カシンです。これはアタシ(50代・男)が、気になっていることを書くブログです。
前回は、米国キリスト教右派のホモフォビアについて書きました。
次回は、その右派が最近推していて、他からは警戒されてる gender exploratory therapy (GET) について書きます。
今回はその背景説明として、思春期の性別不合 (性別不合のある人で、思春期に入った人) への対処について。前回の話と比べると、アタシは表面的にしか調べてなくて、あまり詳しくは知りません。タイトルの「ジェンダー肯定的医療」は「gender affirmative treatment」の仮訳です。
「性同一性障害に関する診断と治療のガイドライン」を日本精神神経学会が出しています。

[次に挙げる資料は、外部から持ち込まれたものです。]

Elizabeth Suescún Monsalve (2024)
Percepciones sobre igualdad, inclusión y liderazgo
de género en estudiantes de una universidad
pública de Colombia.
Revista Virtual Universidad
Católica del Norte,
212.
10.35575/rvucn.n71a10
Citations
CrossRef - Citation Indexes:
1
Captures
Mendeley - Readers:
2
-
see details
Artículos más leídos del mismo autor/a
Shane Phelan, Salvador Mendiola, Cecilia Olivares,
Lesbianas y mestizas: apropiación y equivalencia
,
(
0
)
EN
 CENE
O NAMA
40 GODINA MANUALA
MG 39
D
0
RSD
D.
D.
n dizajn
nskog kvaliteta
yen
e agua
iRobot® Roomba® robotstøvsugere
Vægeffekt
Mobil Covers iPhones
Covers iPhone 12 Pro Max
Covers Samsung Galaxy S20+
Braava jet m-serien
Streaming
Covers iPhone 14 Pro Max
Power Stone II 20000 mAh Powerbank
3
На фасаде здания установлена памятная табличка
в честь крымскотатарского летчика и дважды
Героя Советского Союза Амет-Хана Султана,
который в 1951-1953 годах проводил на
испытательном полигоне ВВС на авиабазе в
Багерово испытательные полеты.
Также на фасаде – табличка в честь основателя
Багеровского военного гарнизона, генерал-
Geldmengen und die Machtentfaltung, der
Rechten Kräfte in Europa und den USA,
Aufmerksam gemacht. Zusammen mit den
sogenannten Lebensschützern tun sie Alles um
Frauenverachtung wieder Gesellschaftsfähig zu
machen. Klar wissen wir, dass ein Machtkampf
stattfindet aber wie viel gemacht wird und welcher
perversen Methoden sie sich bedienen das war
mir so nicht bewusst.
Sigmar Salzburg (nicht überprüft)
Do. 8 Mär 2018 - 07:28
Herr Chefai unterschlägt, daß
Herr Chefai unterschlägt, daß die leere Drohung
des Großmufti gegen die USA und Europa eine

https://www.jspn.or.jp/modules/advocacy/index.php?content_id=23
2011 年から、思春期前期の身体的治療をガイドラインに含めています。
- 精神科領域の治療
- 二次性徴抑制治療
- 性ホルモン療法
- 性別適合手術(成年のみ)
このうち、性別適合手術は成年になってから。二次性徴抑制治療と性ホルモン療法は、性同一性障害とはっきりしている場合は、思春期前期から始めることもありえるとしています。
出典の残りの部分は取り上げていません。